Enfim, a verdade é que a escolha de tucanos e petistas de tentar assassinar a reputação do adversário foi e está sendo a principal causa para que nesta eleição não se esteja discutindo mais nada. Temos, pela primeira vez, duas propostas muito distintas, uma de viés claramente socialista, de Fernando Haddad, e outra liberal-conservadora, de Jair Bolsonaro. Se você for consultar os planos de governo petistas e tucanos nas últimas eleições, verá que as diferenças são de ações, nunca de princípios. Mas nesta temos, de fato, duas propostas de país muito diversas. Se quiser fazer um teste, leia os documentos petista e bolsonarista, conte quantas vezes aparecem as palavras “controle” e “liberdade” e terá uma noção mais precisa da diferença entre ambos e o que cada um valoriza mais.

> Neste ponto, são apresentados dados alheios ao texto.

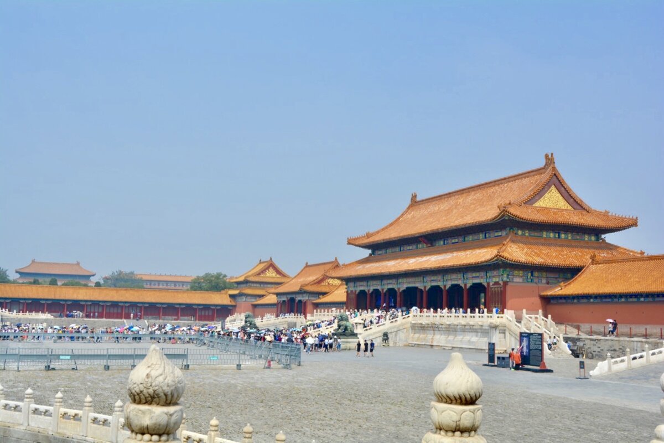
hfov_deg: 46.4
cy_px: 222
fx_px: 775
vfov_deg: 31.9
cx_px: 332
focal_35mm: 42
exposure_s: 1/320
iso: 100
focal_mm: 28
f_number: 9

Retorno ao receio e desconfiança de meus amigos em relação a Jair Bolsonaro em função do seu passado, algo que compreendo perfeitamente; afinal, ceticismo em relação à candidatos e políticos em geral deveria ser a regra. Mas, no fim das contas, todo voto é sempre um voto de confiança no que o candidato se propõe a fazer, seja ele quem for. E nesse sentido, caro leitor, seja sincero e me responda o seguinte, caso comungue desse mesmo temor: se esse plano de governo fosse de um Amoêdo, Alckmin, Meirelles, Alvaro Dias, enfim, qualquer um desses, teria algum cabimento duvidar de compromisso com a democracia?